1 puan iyidir belki ama senin galibiyete daha çok ihtiyacının olduğu ve bunu da elde etme şansının en çok olduğu zamanlarda tek forvete dönme hakkın yoktur, olamaz. bunu yapan hoca korkaktır. fatih terim'in dün yaptığı resmen korkaklık ve terimin yaptığı bu hatalar kayıp etmemize neden oldu. ha tabi sezarın hakkı da sezara 180 dakikanın 120 dakikasında gayet iyi oynamamız da yine fatih terim'in sayesinde. fakat buradaki sorun özelde bu maçlarda genelde ise futbol anlayışımızda. 2002 dünya kupasından sonra bir doğru düzgün iskelet takımımız olmadı. en son 2002 dünya kupası ve 2004 elemelerinde sabit sayılacak bir kadromuz vardı. ama fatih terim istikrar dedi, dünya takımı dedi, futbol anlayışı dedi(emin de değilim onu dedi mi diye:) ama sadece dünya takımı olabildik. yani o da ne dünya takımı. bakıyorsun sistem yok, taktik yok. sadece karakteristik özelliğimiz var vatan millet sakarya ve yılma maçı al.
tabi sadece terim suçlu değil. oyuncularımızı fiziksel açıdan bu hale getiren başta skibbe ve aragones olmak üzere ülkemizdeki teknik direktörler, lig maçlarını kafes dövüşüne çevirip bu oyuncuları strese sokan medya, yine bu oyuncuları moral açısından çökerten yönetim ve taraftar ve son olarak da bursa, kayseri, antalya gibi milli maça hasret taraftarlarla dolu bir şehir yerine yıllardır milli maça doymuş istanbula bu maçı veren federasyon da sorumlu ve suçludur bu mağlubiyetlerden.
bu sefer işimiz fatih terim'in ve oyuncuların kendi elleriyle zora soktuğu geçen elemelerdeki kadar rahat değil. 10 kat daha zor. daha önce hiç bir elemede bu kadar erken kopma noktasına gelmedik. tek avantajımız önümüzdeki takımın tecrübesizliği ve ne kadar belçika'yı yenerse yensin bir ermenistan ve estonya karşısında yine de ne oynayacağı belli olmayan bir takım olması. ama yine de kendi adıma umutsuzum, zaten bu futbol anlayışıyla da gitmeyelim afrikaya falan, reklamlardaki çocuklar da üzülür biz bunları mı örnek aldık diye...
Bosna-Hersek ve Kuzey İrlanda'nın katılabileceği bir dünya kupası fikri heyecan verici.
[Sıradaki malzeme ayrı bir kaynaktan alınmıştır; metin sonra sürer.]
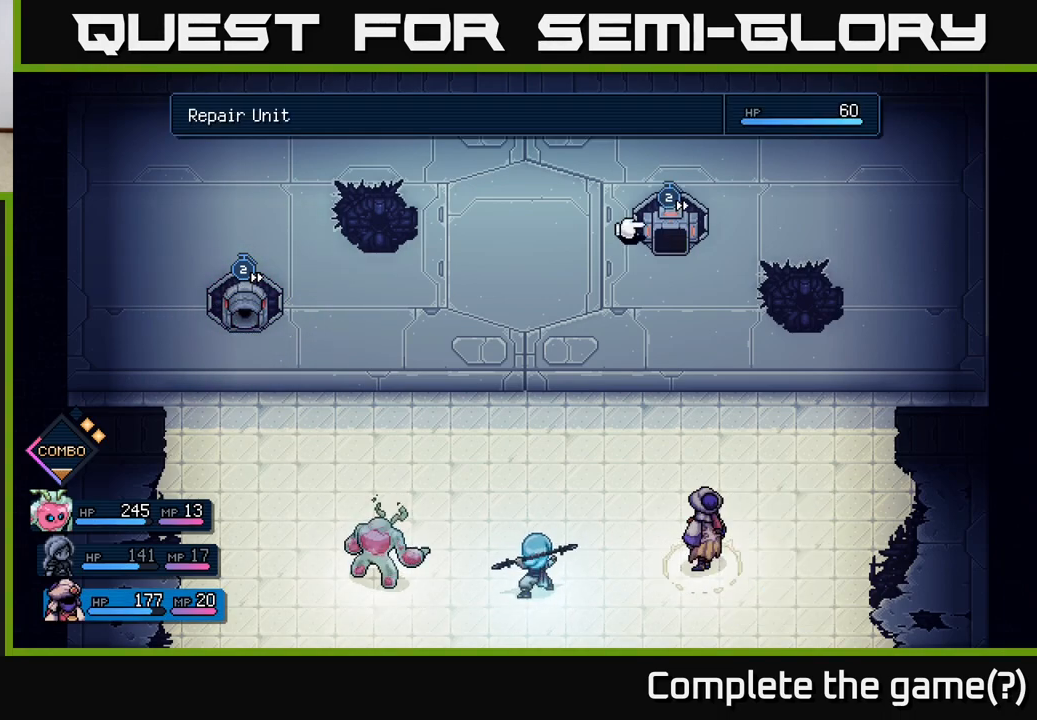
{"buttons": ["DPAD_LEFT"], "left_stick": "center", "events": [[50, "A", "up"], [400, "DPAD_LEFT", "down"]]}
Umarım başarırlar.
Arjantinli oyuncular Diego'ya çok fazla güveniyorlar açıkcası.Ki birde 10'a olan büyük hayranlıkları var.Her Arjantinli oyuncu onunla çalışmak istiyor.Hatta Aimar'ı bile görebiliyoruz Portekiz'de.Son zamanlardaki hırslı futbolu bile sadece bunun için..İşte Diego'nun elinde böyle dinamik istekli bi kadro bulunuyo haliyle.Bunları adam gibi değerlendirse 2010'uda alır Arjantin 2014'ü de.Tabi birde elinizde Messi gibi bir adam varsa zaten sizin bunu yapmamanız için hiçbir neden yok demektir...
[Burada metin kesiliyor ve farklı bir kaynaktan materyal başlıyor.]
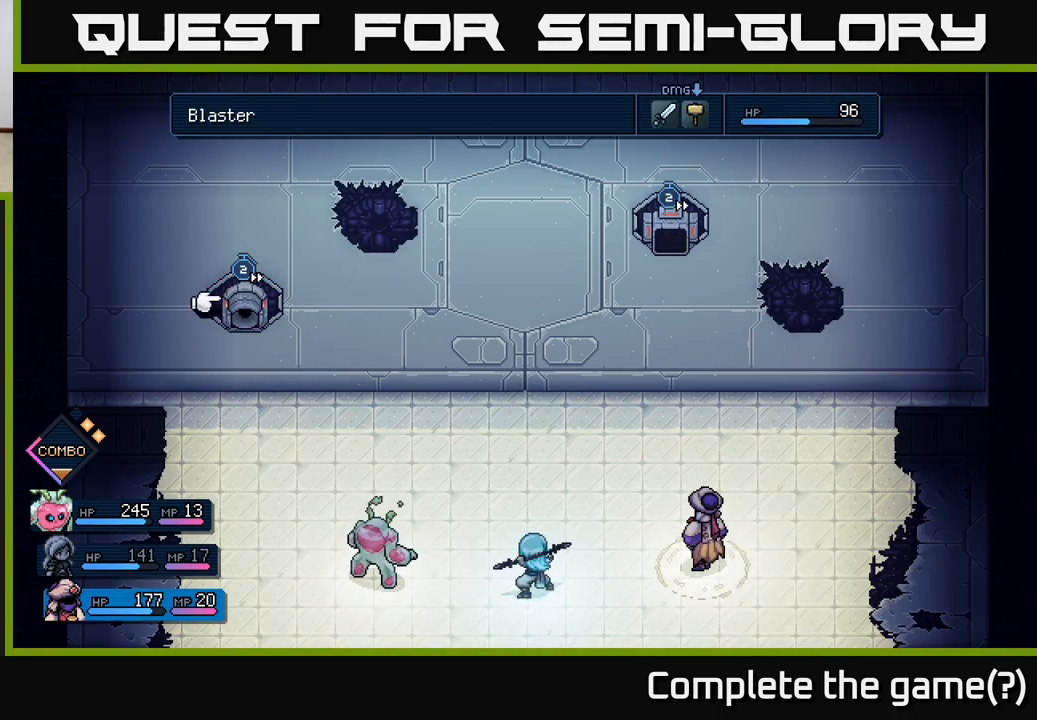
{"buttons": [], "left_stick": "center", "events": [[67, "DPAD_LEFT", "up"], [283, "DPAD_RIGHT", "down"], [467, "DPAD_RIGHT", "up"]]}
Diyeceğim şu ki başarının sırrı -eleştirsekte- Diego'dan geçiyor.10'unla Arjantin bambaşka bi havaya büründüğü vakit işte dünyanın en mutlu adamlarından biri olucam ben.Saygılar Flying Dutchman
FM diye bir oyun oynuyorum, yapay zeka denen şey Türkiye milli takımının orta sahasını arda, Nuri,Caner Erkin,Aurelio, Mehmet Topuz'dan oluşturmuş (4-5-1). Alt tarafı oyundur demek istiyorum ama sanırım oyunun yapay zekası bizim milli takımın "teknik dikdatör"ü ve kurmaylarından daha mantıklı. Hadi İspanya maçına Nuri'yle Caner'le başlamasın daha toylar diyeceğim, bakıyorum onlardan daha toy Batuhan gol umudu olarak sahaya sürülmüş. Madem öyle bişey yapacaksın formda Sercanı sok maça. Gerçi Mehmet Topuzun da Colin Kazım'dan daha kötü olduğu unutmuşum. Zaten Toraman'sız milli takım pek bi "amansız", gördük.
Siz ne dersiniz bilmem ama Rıdvan Dilmen teknik direktörlük yapacaksa milli takımın başına geçsin. En azından düzgün kadro çıkaracağına eminim.Üzüntümüzü azltan durum, Afrika'ya yabancılar değil Bosnalı kardeşlerimizin gidiyor olması. Afrikalı çocuklar da artık kendilerine "ben Muslimovic", "ben Bajramovic" "hayır hayır sen değil ben İbisevic" falan derler artık napalım.
Beraberlik konusuna katilmiyorum. Berabere kalsaydik tum maclari kazanip cikabilirdik. Simdi Bosna'nin puan kaybina bakiyoruz ayrica.